Après le spectre d’une augmentation des taxes douanières, le président américain pourrait aller plus loin dans le rapport de force en demandant aux entreprises de la tech d’augmenter leurs tarifs ou même de collaborer encore plus étroitement avec les différents départements d’État. Objectif ? Exploiter des informations commerciales ou sensibles. C’est déjà le cas, mais il pourrait pousser encore plus loin le curseur. L’Europe prépare sa défense avec des solutions dites de « souveraineté numérique ».
Arrivé pour la seconde fois à la maison blanche, Donald Trump se comporte comme un joueur de poker à coup de bluffs, de gestuelles et de propos intimidants.

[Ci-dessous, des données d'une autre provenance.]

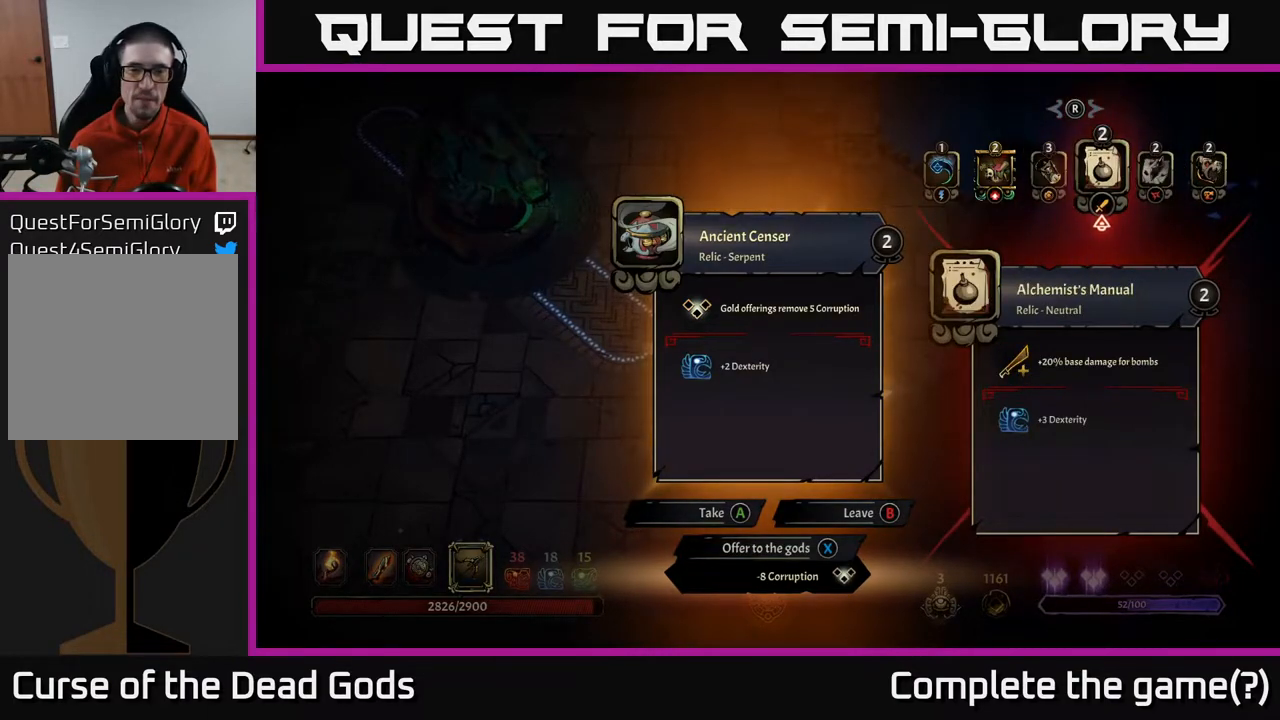
{"buttons": [], "left_stick": "center", "right_stick": "center", "events": []}
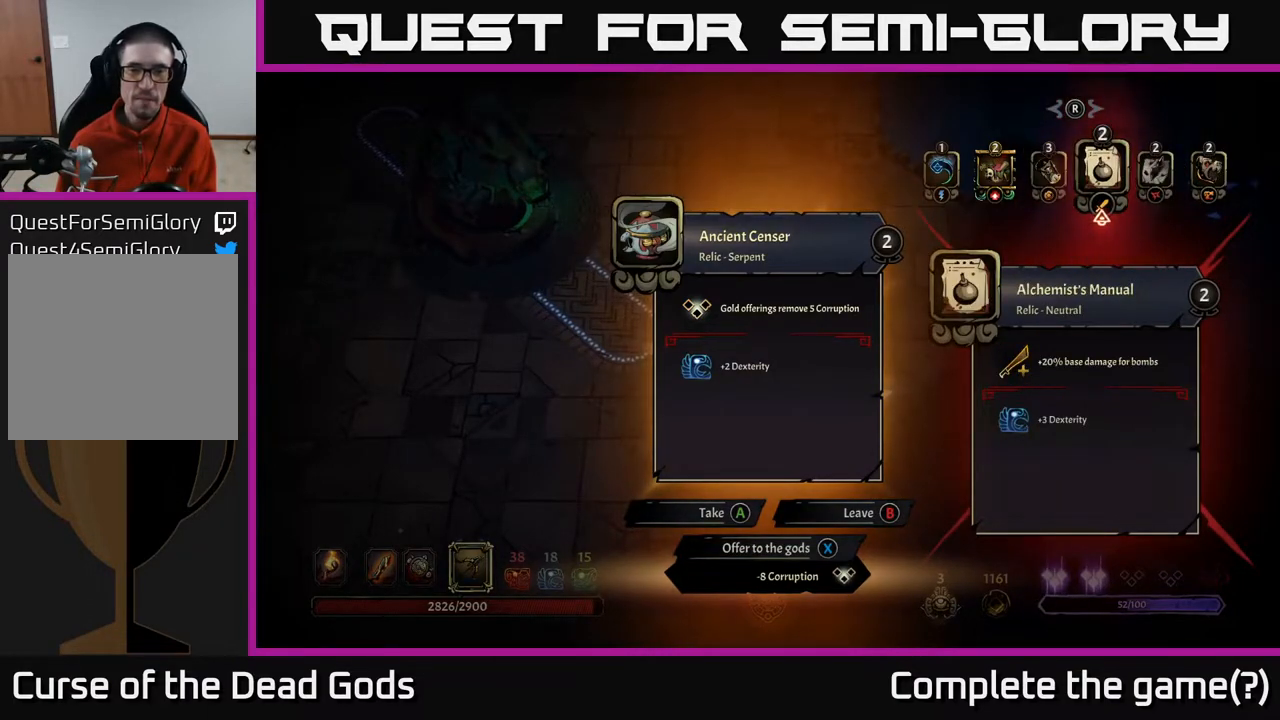
{"buttons": [], "left_stick": "center", "right_stick": "center", "events": []}
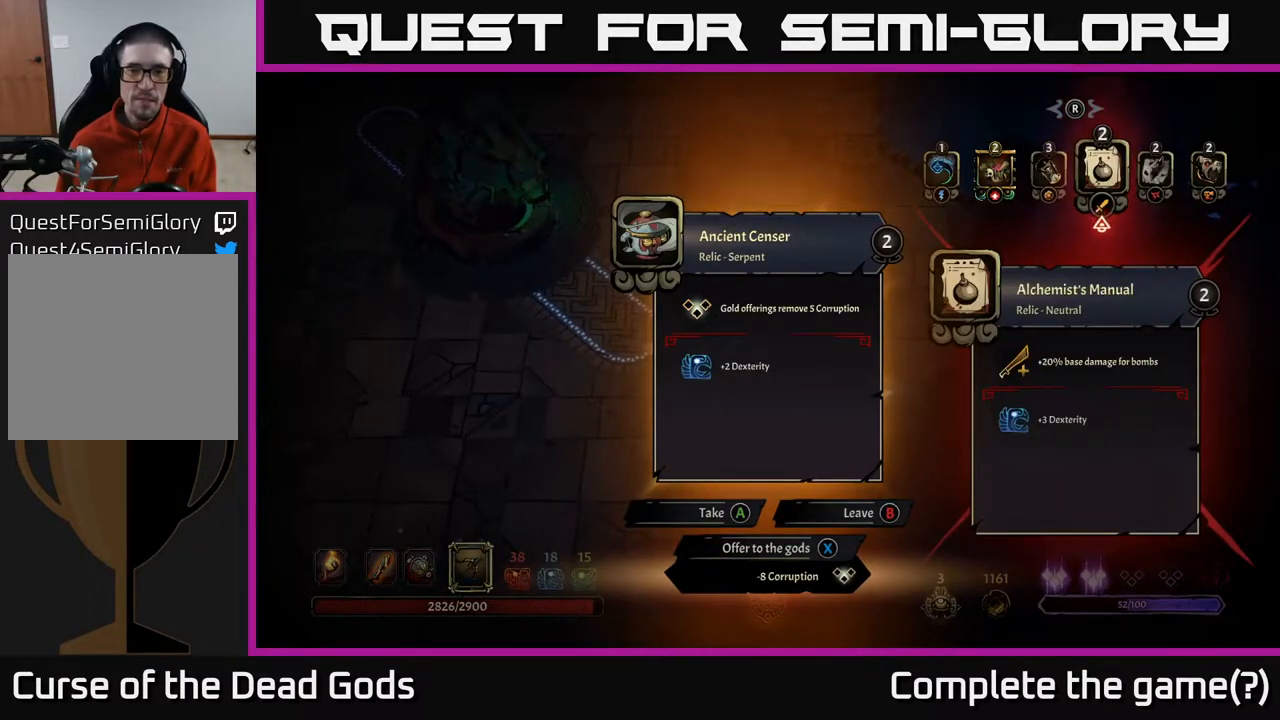
{"buttons": [], "left_stick": "center", "right_stick": "center", "events": []}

Objectif : remporter le bras de fer qui l’oppose au reste du monde ou presque. Et cela ne se limitera pas uniquement aux taxes douanières.
Aux États-Unis, en matière de numérique et de protection des données à caractère personnel, tout ce qui a été validé avec l’Europe pourrait être remis en question et en particulier le Règlement général sur la protection des données à caractère personnel (RGPD), mais aussi tous les accords sur l’exploitation des données.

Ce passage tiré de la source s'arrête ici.